Questions on the material:
**1)** Copy the economics post word for word from "In my possibly" to "I might add.".
**2)** In the economics post, what does the writer's preferred reform of economics involve more of?

Study text:
What can be done will be done and so people will build intelligent models for at least the next twenty years. But it's hard for me to see them changing anyone's mind about any major outstanding issue in economics. What comes out will be a function of what goes in. In contrast, regressions and simple models have in many cases changed people's minds.
Sometimes a theory model tells you there are many many equilibria, as in much of game theory. I believe that result is to be taken seriously and we should conclude that many different things can happen in that situation. I am suspicious of trying to solve for the correct or most likely equilibrium by introducing many more specific assumptions.
In my possibly overdogmatic view, economics is most useful when its models are relatively simple and intuitive. We've run out of new models which are simple and intuitive. So the theory game is over. The standard, old data sets have been data mined to death. We're now on to the "can you build/create your own data set?" game. That game can and will last for a long time; in some ways it will favor go-getter extroverts just as the theory game favored introverts.
I don't yet see that there is a new game in town. My preferred reform of economics involves more history and anthropology, I might add.
Addendum: Bob Murphy asks:
It may be apocryphal for all I know, but I once read that the editor of the journal to whom Einstein sent his paper on special relativity put it down and realized that physics would never be the same (or something like that).
Is something like that even possible in economics? What would it be like? Say, the Lucas critique times 10?
The answer is no, in my view this is not possible, for reasons given above.
Posted by Tyler Cowen on December 30, 2008 at 05:59 AM in Economics | Permalink
Comments
I agree that agent based models can offer the lure of 'realism' with little insight, but I still feel that more satisfactory explanations of business cycles and and bubbles will emerge from such models. I don't know much about it, but it looks to me like a more promising tool for capturing the dynamic effects of small deviations from rationality, information cascades and so forth. And interactions between banks, and banks and firms.

Listed entries:
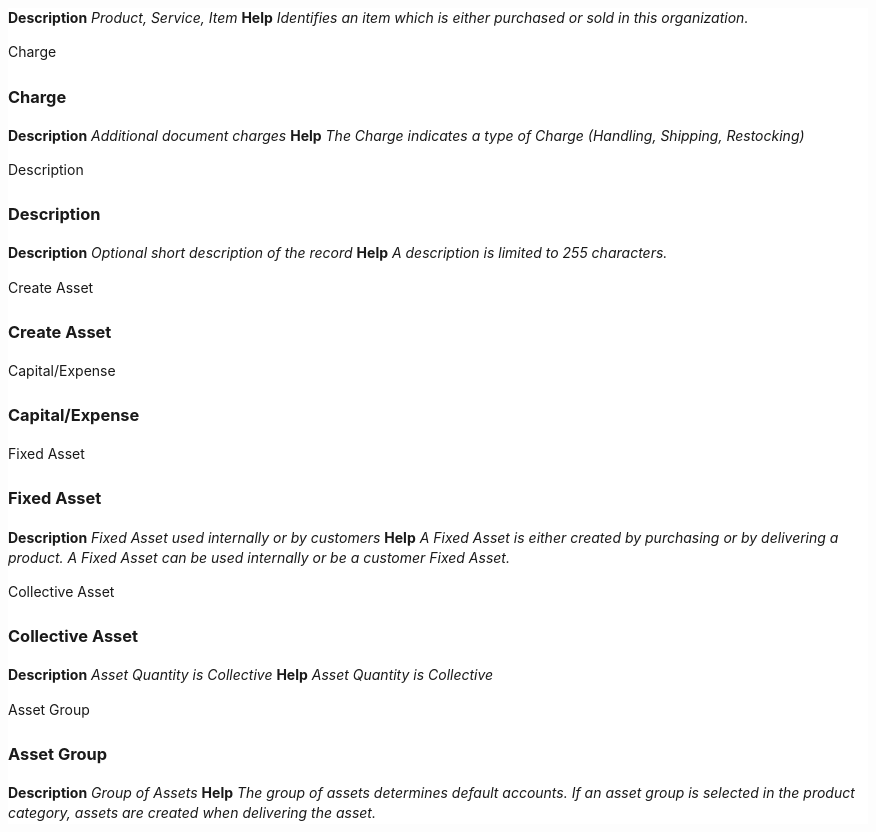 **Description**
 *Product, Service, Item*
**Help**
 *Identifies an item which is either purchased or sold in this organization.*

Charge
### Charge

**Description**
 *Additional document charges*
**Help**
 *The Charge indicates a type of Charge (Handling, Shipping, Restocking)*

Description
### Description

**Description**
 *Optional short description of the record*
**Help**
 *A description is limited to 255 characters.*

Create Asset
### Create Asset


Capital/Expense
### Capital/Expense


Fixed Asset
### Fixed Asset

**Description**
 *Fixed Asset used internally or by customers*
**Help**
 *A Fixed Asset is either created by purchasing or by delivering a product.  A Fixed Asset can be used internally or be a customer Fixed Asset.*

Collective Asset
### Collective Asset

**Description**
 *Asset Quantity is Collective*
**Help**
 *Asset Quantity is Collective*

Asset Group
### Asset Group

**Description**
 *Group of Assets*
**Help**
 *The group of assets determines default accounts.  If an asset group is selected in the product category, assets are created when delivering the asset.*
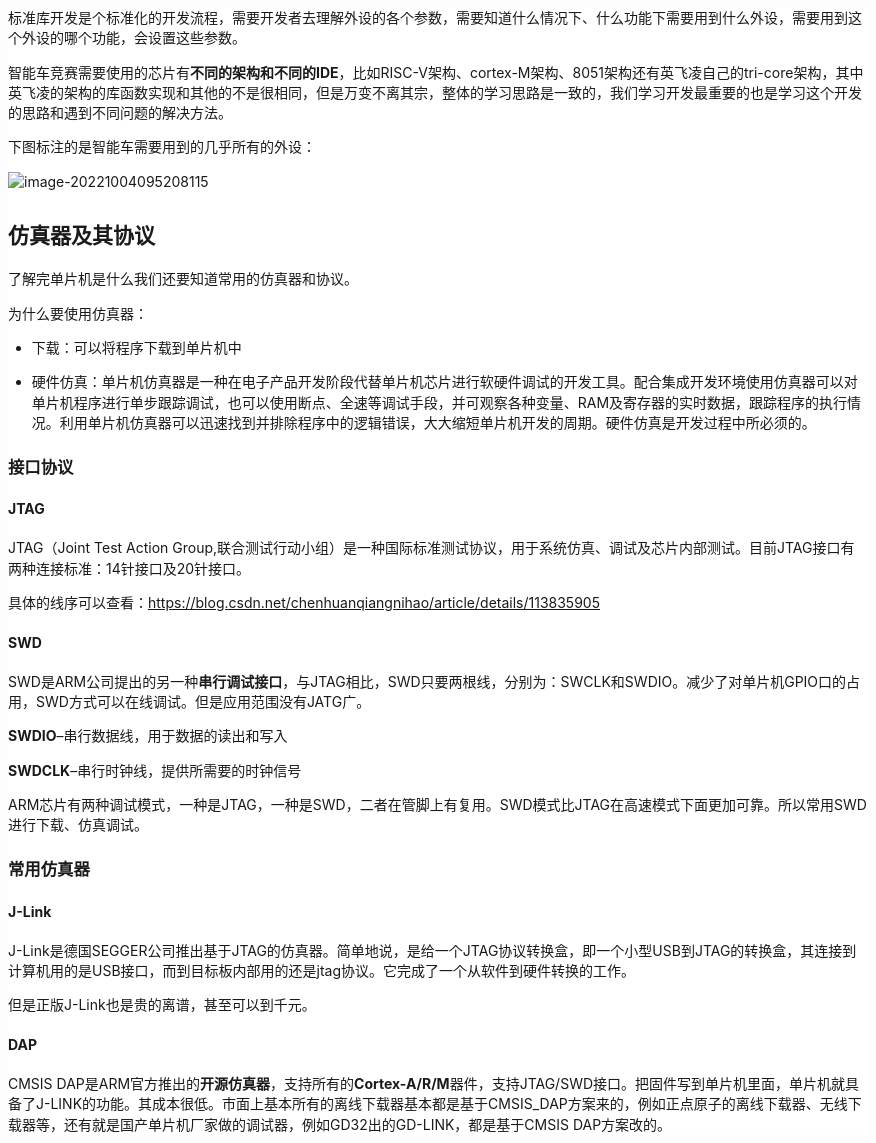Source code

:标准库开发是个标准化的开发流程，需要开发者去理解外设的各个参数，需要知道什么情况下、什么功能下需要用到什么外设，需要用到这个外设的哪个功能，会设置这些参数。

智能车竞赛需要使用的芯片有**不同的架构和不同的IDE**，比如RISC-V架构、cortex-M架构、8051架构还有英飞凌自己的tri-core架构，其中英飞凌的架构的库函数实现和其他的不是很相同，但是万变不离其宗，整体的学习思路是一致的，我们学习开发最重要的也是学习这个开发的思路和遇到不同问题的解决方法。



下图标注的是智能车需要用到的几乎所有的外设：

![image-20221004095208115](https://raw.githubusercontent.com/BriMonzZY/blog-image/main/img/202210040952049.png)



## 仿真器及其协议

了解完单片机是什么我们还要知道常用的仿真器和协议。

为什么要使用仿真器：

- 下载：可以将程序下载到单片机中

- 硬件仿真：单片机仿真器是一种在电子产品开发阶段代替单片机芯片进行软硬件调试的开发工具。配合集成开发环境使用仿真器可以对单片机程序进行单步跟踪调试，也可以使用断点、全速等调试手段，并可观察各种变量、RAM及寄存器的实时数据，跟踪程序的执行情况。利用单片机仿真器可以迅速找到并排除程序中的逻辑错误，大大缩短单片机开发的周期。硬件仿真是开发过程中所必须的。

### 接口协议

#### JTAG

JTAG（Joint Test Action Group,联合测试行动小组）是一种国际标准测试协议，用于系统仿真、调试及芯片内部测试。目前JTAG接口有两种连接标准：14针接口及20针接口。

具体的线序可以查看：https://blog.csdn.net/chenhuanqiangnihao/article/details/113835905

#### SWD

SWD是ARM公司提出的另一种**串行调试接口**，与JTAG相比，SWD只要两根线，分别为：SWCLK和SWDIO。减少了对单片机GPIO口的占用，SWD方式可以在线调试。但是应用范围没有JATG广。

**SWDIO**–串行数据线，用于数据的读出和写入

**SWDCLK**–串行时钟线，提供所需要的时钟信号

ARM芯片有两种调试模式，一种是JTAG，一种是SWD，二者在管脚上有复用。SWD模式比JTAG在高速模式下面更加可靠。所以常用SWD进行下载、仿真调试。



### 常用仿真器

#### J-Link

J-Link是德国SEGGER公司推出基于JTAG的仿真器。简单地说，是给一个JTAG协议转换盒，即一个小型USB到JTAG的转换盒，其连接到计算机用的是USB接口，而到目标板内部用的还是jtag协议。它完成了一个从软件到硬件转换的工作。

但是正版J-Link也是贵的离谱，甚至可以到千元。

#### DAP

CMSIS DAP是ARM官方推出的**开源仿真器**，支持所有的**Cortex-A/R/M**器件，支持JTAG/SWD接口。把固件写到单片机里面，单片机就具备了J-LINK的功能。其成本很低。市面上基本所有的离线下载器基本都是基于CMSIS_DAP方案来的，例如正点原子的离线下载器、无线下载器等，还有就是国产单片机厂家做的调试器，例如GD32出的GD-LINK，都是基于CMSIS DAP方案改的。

Results in order:
**1)**
In my possibly overdogmatic view, economics is most useful when its models are relatively simple and intuitive. We've run out of new models which are simple and intuitive. So the theory game is over. The standard, old data sets have been data mined to death. We're now on to the "can you build/create your own data set?" game. That game can and will last for a long time; in some ways it will favor go-getter extroverts just as the theory game favored introverts.
I don't yet see that there is a new game in town. My preferred reform of economics involves more history and anthropology, I might add.

**2)** More history and anthropology.